BRAIN STORM is the brainchild of writer/director Taliesin McEnaney, in collaboration with a stellar all-female ensemble: Hayley Carr, Maïza Dubhé, Shayna Virginillo, and Alexandra Montagnese. The four weave movement, dance, and speech around one another, sometimes in unison, sometimes echoing each other, to create a complex and expressionistic performative landscape. Montagnese offers comic relief in spades, as our central character’s well-meaning, but self-centered, best friend. She steals the scene with a mere glance to her fellow performers; these comedic elements brought some much-needed levity to a play that could have easily been overwrought. Dubhé is another highlight: she moves delicately, intensely, adding an evocative non-verbal layer to the performance. But it is all four together that create this unique space— it’s a liminal space that they and drift and dance through, one equally comforting and eerie. The only wrinkle in the well-choreographed piece was the occasional noticeable missteps between performers. They were not always quite in sync, and did not always seems to be on the same page, which I chalk up to either opening-night jitters, or remount-show cobwebs. Whatever the cause, these few singular errors didn’t distract from the overall performance.

It is the formal elements of Brain Storm that truly set it apart. Projection, sound, set, movement, and text come together in startling and evocative ways, brilliantly illustrating the plays oscillating themes (shout out to the incredible design from William Bezek, Olivia Shortt, and Melissa Joakim). The play seems to ask, how do you stage an atypical neurology? Certainly not in a ‘typical’ way. Themes and scenes of possession, seizures, madness, and expression, are folded in on one another, so that we wonder, for a moment, what we are seeing… Compelling stage images of Victorian surgeons, with white caps and red lips, haunt the characters and the stage, disrupting the ableist idiom that seeing is believing. Scenes are punctuated with movement phrases, adding a physical element to the narrative that greatly enhances this story about recovery and the mind. For instance, as the character navigates her balance on the subway, so too do the phantoms lean forward and backwards, as if on a tight-rope, elegantly foregrounding themes of balance and dialectics. Scenes flip in and out with all the logic of a wandering mind, with all the malleability of neuroplasticity, with characters meeting across time through anachronistic and uncanny slippages.

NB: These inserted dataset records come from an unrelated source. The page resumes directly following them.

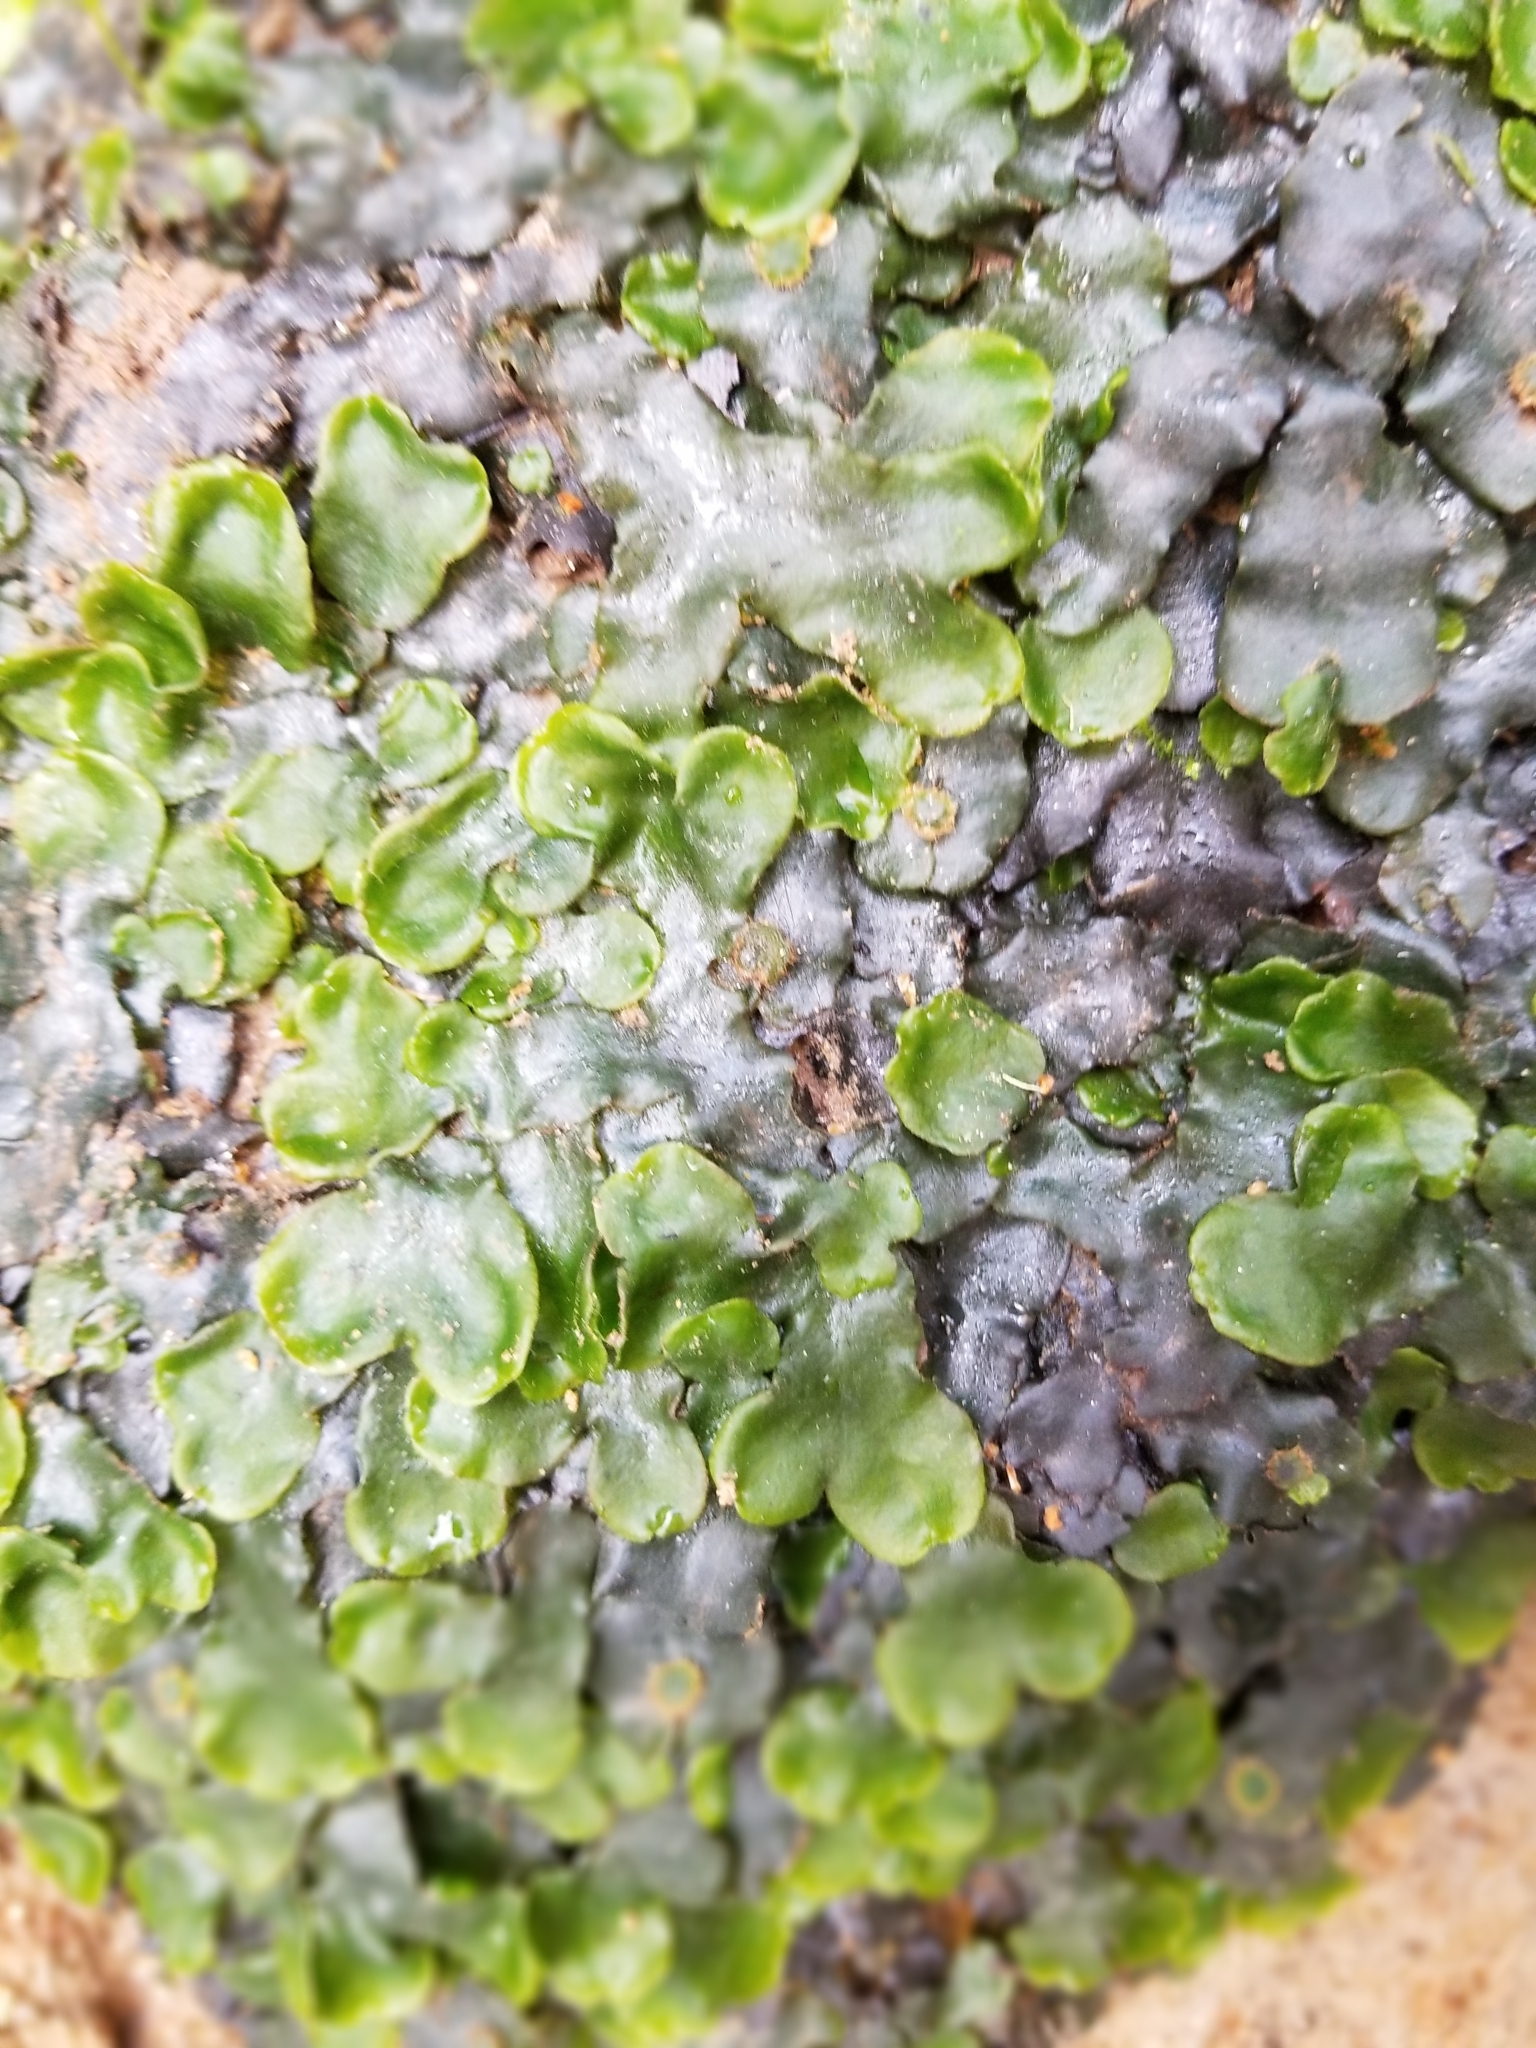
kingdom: Plantae
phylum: Marchantiophyta
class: Marchantiopsida
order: Marchantiales
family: Dumortieraceae
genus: Dumortiera
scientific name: Dumortiera hirsuta
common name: Dumortier's liverwort
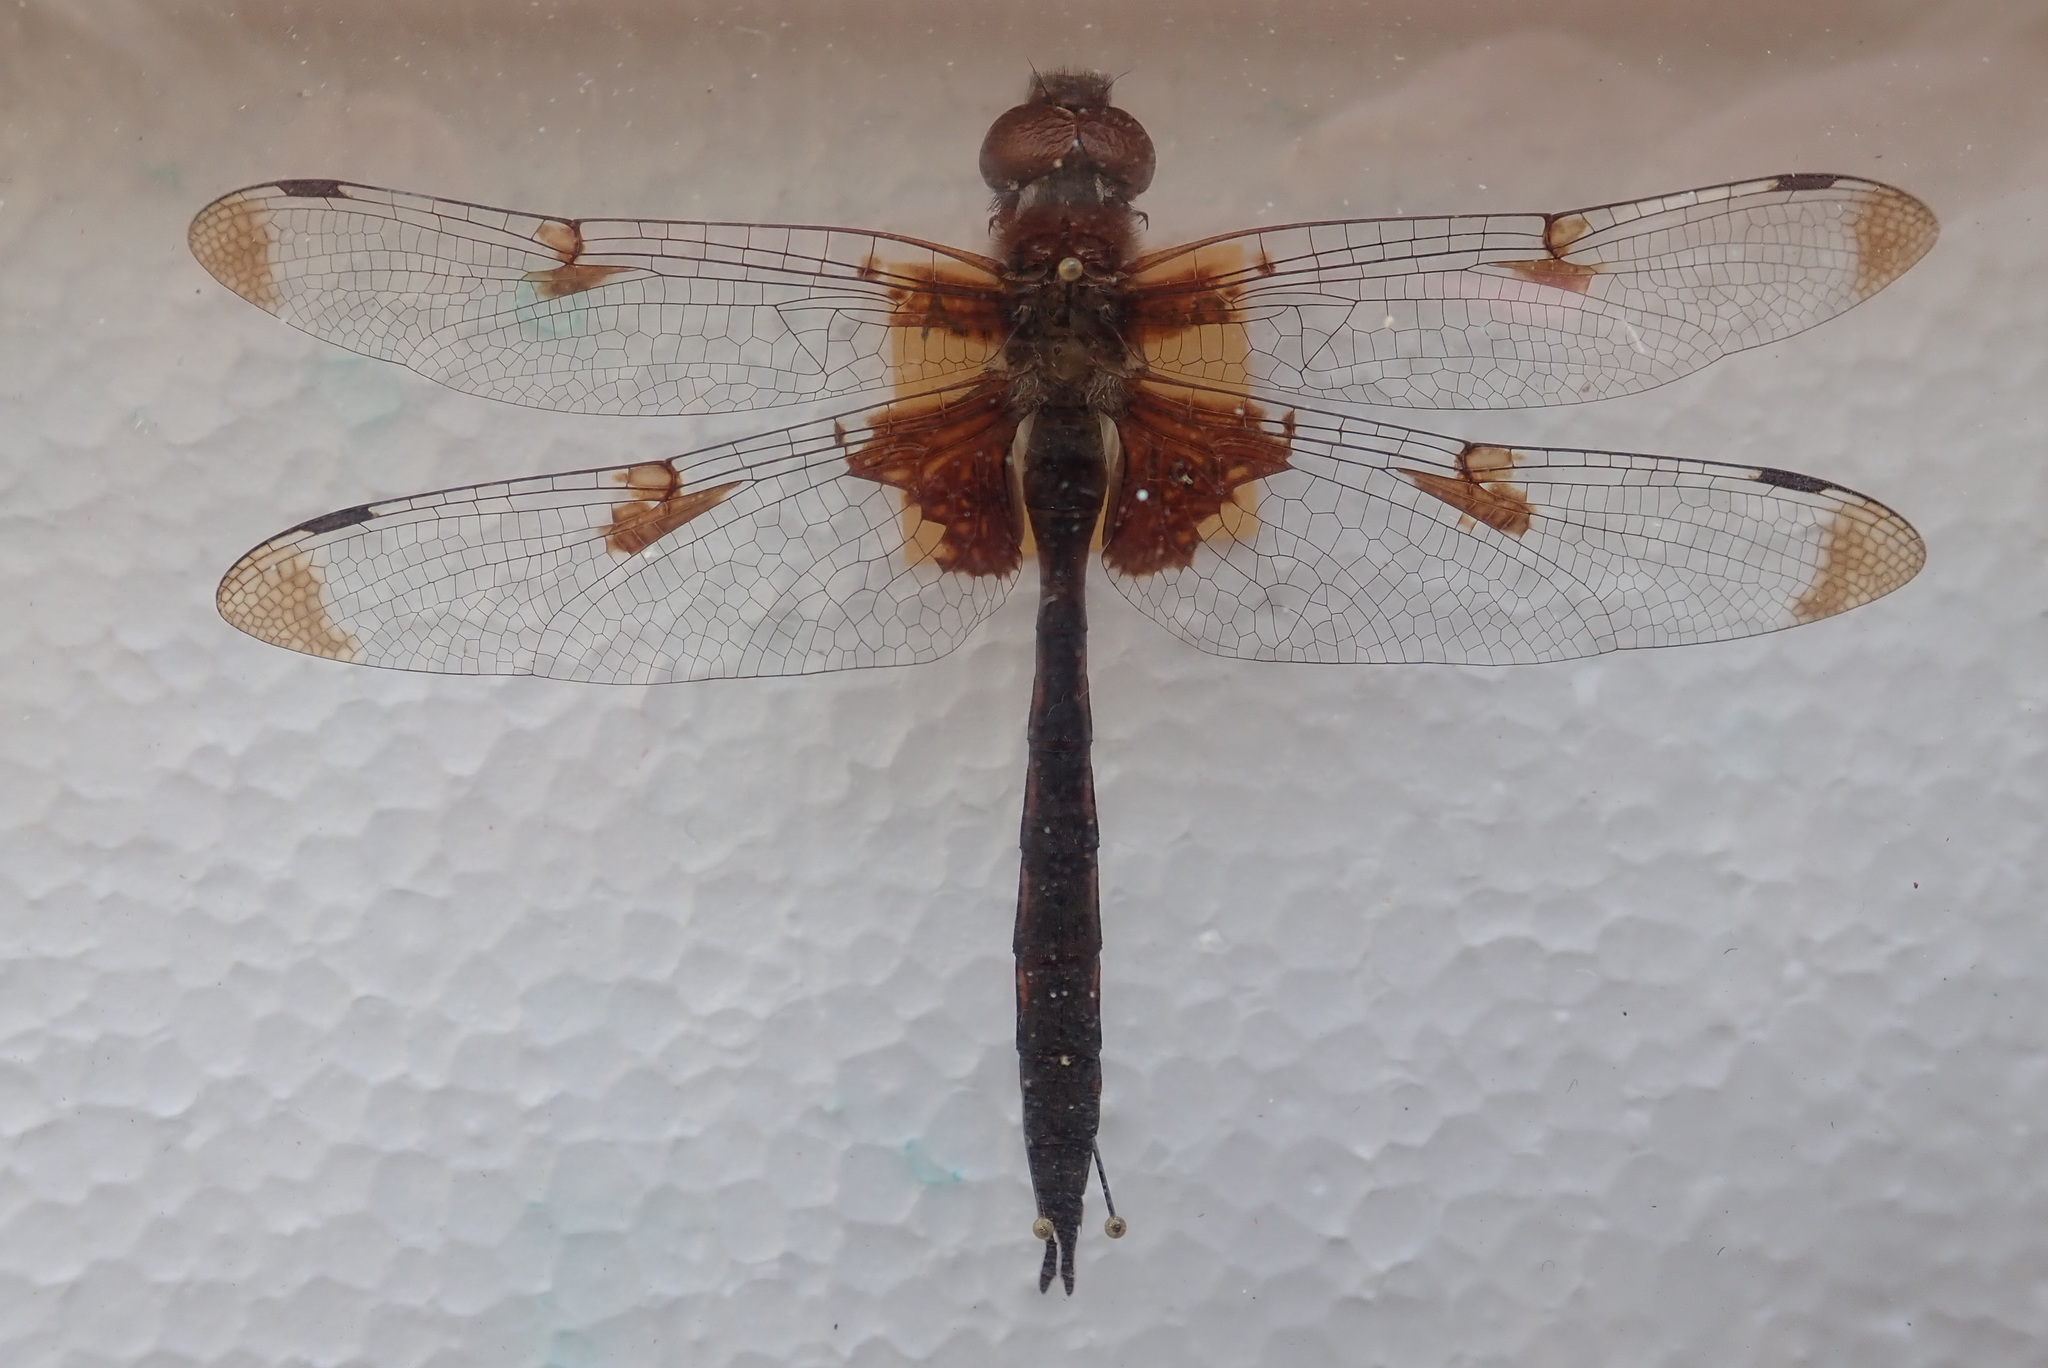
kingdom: Animalia
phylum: Arthropoda
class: Insecta
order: Odonata
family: Corduliidae
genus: Epitheca
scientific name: Epitheca princeps
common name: Prince baskettail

The play ends hopefully, with the signs of slow progress, but progress nonetheless. While the end has some finality, there is no sense of absolute resolution, and nor should there be. Instead we are given a sense of the end of one chapter and the beginning of the next, and with it an invitation to see through new eyes, and with a new perspective. I wasn’t quite ready for it to end. The play’s gentle navigation through the mind, memory, time, and the present moment is something of a waltz, well-paced and methodological, yet we’re going in circles, spinning in, spinning out, and through to something else, something more, something beyond what we can see and hear. I enjoyed spinning with BRAIN STORM so much that I didn’t realize that the winds had died down and that the song was over. And truly, I could have danced all night.